Amanda opened her eyes and saw the raw hunger in the midnight depths. “This is so unfair to you.”

He smiled. “I truly don’t mind. Just being inside you is enough.”

Not believing it for a minute, Amanda helped him from the tub and toweled him off. She tucked him into the bed in the guest room, then carefully sealed the windows to make sure no daylight would leak through in the morning.

She watched as Kyrian slept, his ravaged body healing so fast she could almost see it.

If only she could heal his damaged heart as easily.

Damn his wife for her cruelty.

She heard a knock on the door downstairs.

With one last look at her guest, she crept to the hallway and went downstairs to open the door and found Nick standing on the porch with a small suitcase.

“I thought he’d need some more clothes and a few other things.”

Amanda smiled at his thoughtfulness and let him into the house. “Thanks. I’m sure Kyrian will appreciate it.”

Nick set the suitcase by the couch. “Where is he?”

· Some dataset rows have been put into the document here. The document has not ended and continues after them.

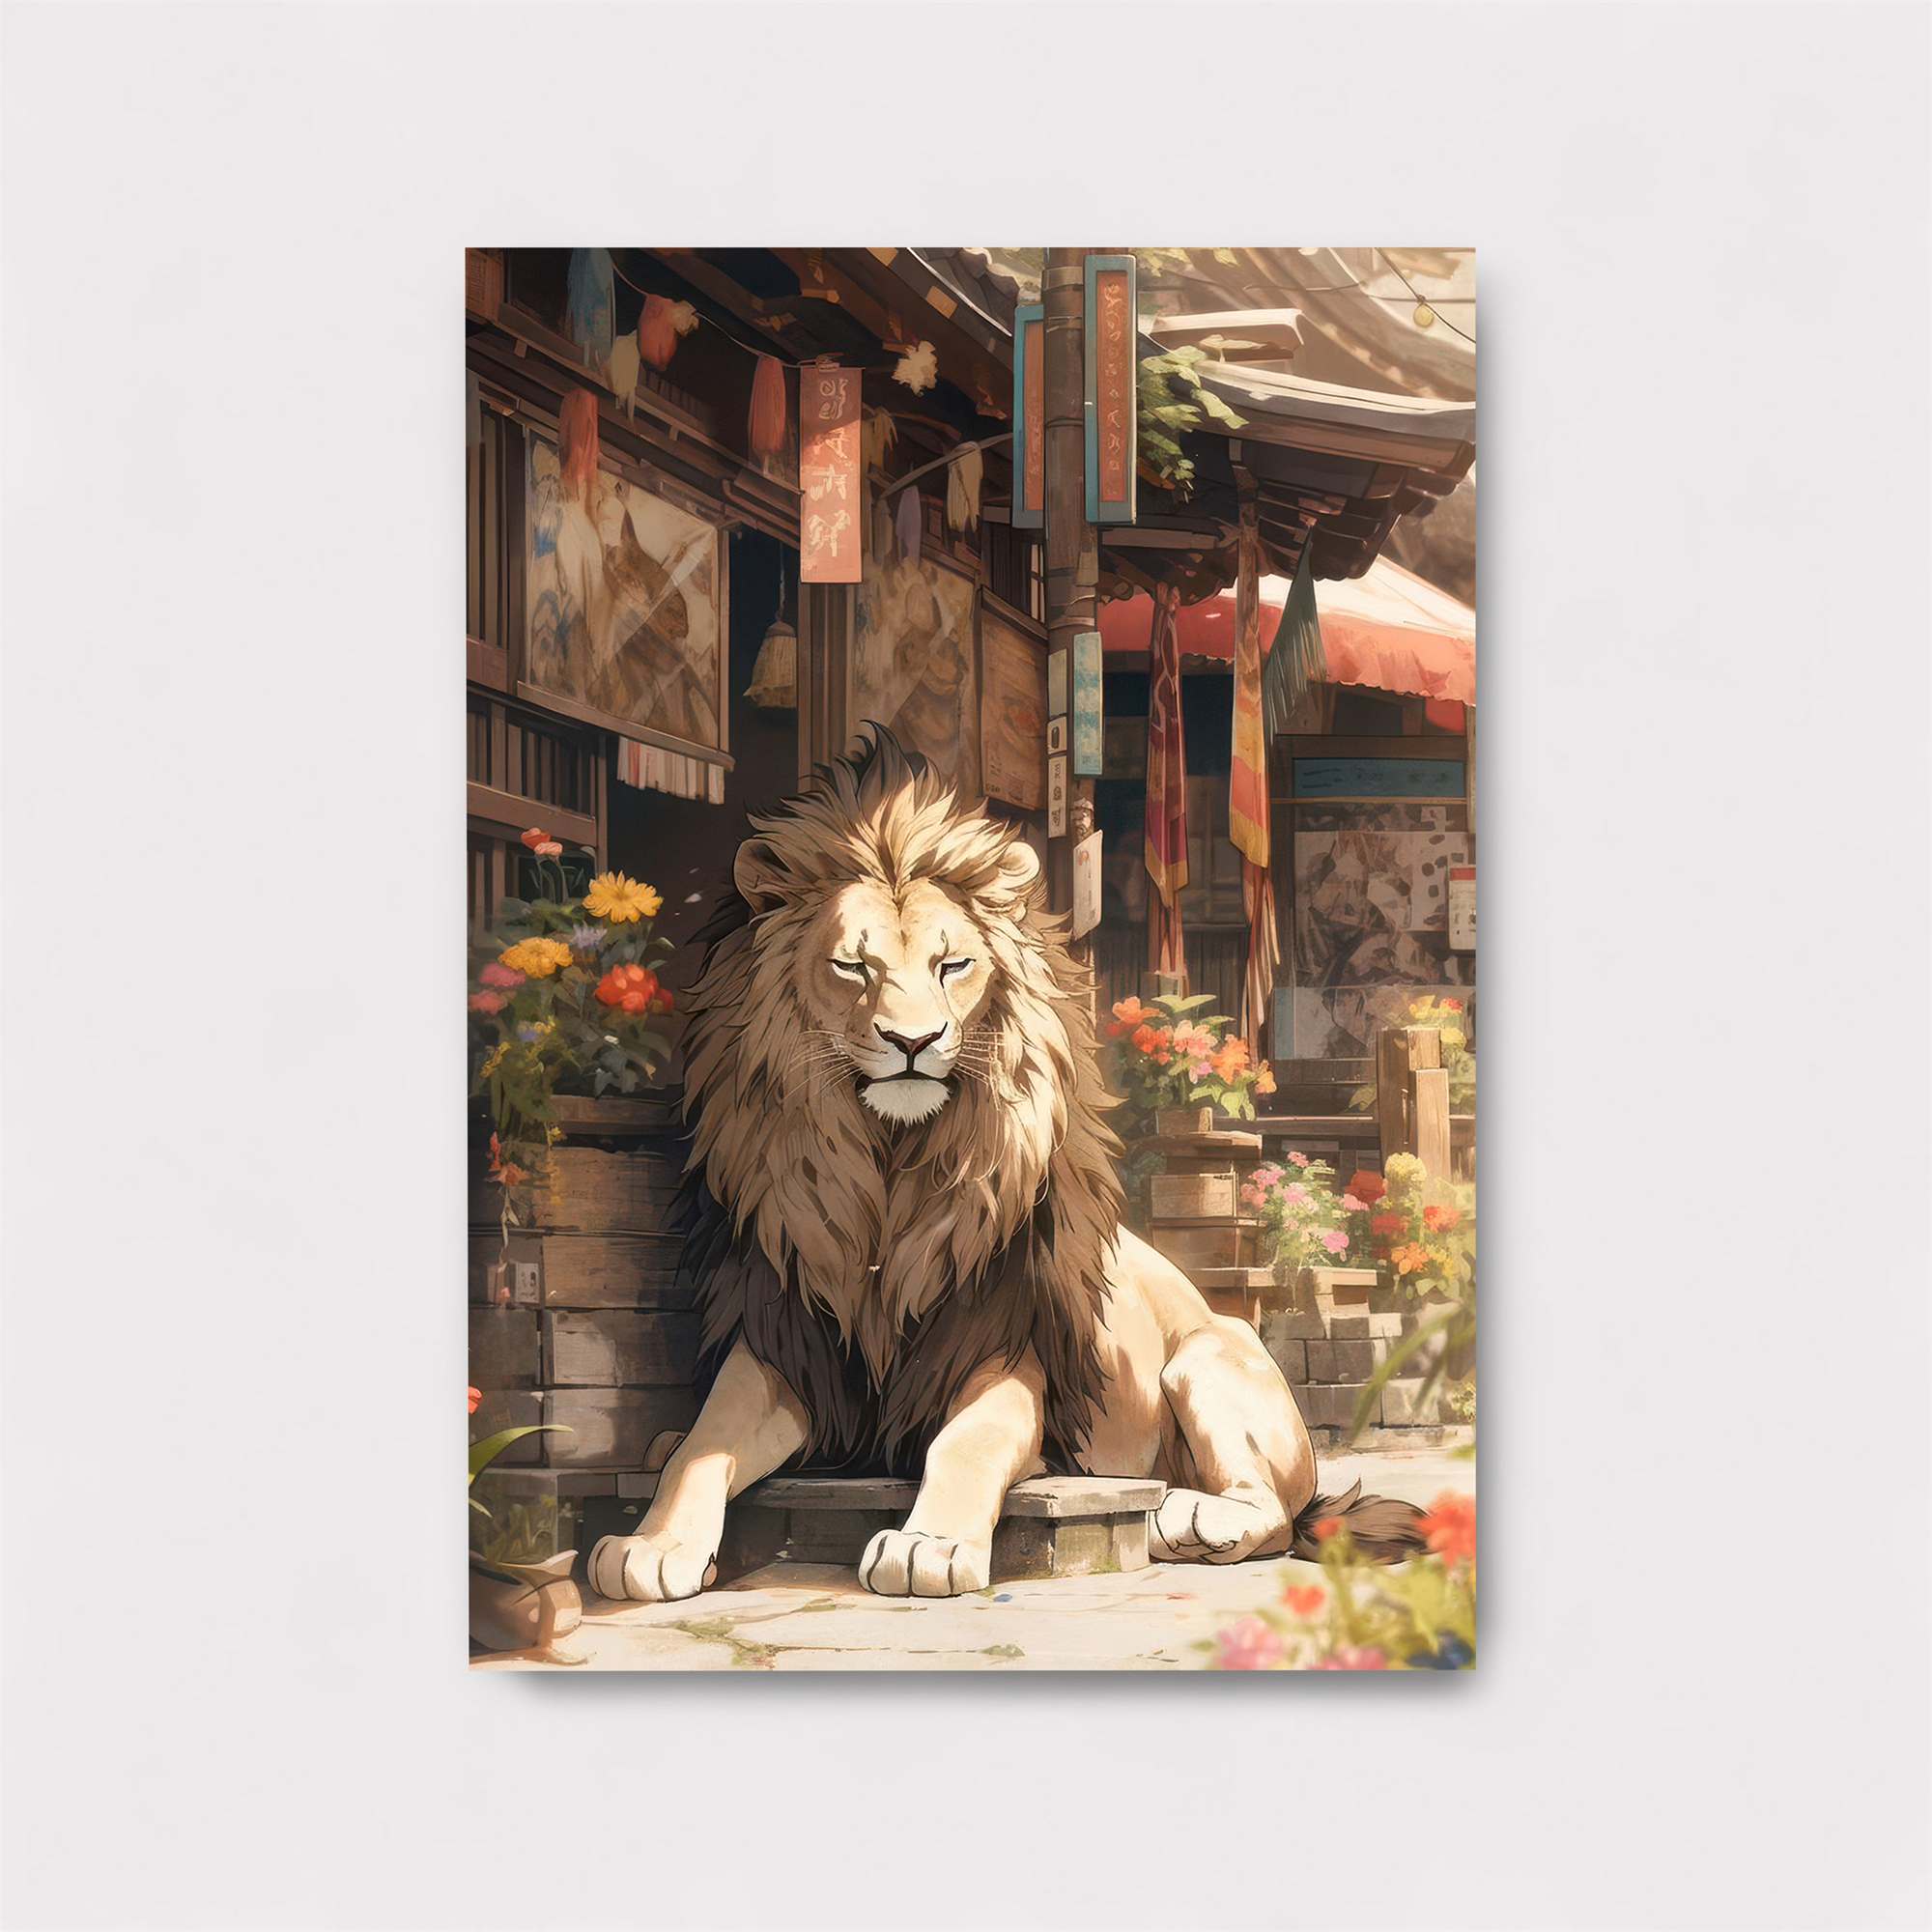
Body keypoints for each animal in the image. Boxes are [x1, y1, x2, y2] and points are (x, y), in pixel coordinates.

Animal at [589, 728, 1422, 1603]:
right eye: (853, 967)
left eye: (952, 966)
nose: (913, 1041)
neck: (888, 1175)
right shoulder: (791, 1343)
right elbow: (702, 1445)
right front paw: (650, 1544)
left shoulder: (1004, 1346)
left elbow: (968, 1441)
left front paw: (927, 1547)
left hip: (1207, 1355)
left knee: (1275, 1513)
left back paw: (1185, 1517)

“Upstairs, sleeping, I hope.”

“Listen,” Nick said sternly. “Talon’s dogging Tabitha on the way back to your mother’s to make sure she’s okay and I have a couple more Squires looking after Esmeralda and the rest of your family. Now that Desiderius thinks Kyrian is dead, there’s no telling what he might do, or which one of you he might go after. Tell everyone in your family to watch their backs.”

Kyrian listened to them as he lay in bed. He could hear the fear in Amanda’s voice. The anxiety. And he knew one way to dispel it.

If Desiderius knew he was still alive, he would wait to go after Amanda’s sisters. Kyrian was the prime target to the Daimon; they were merely bonuses.

Slowly, painfully, he rolled out of bed and dressed.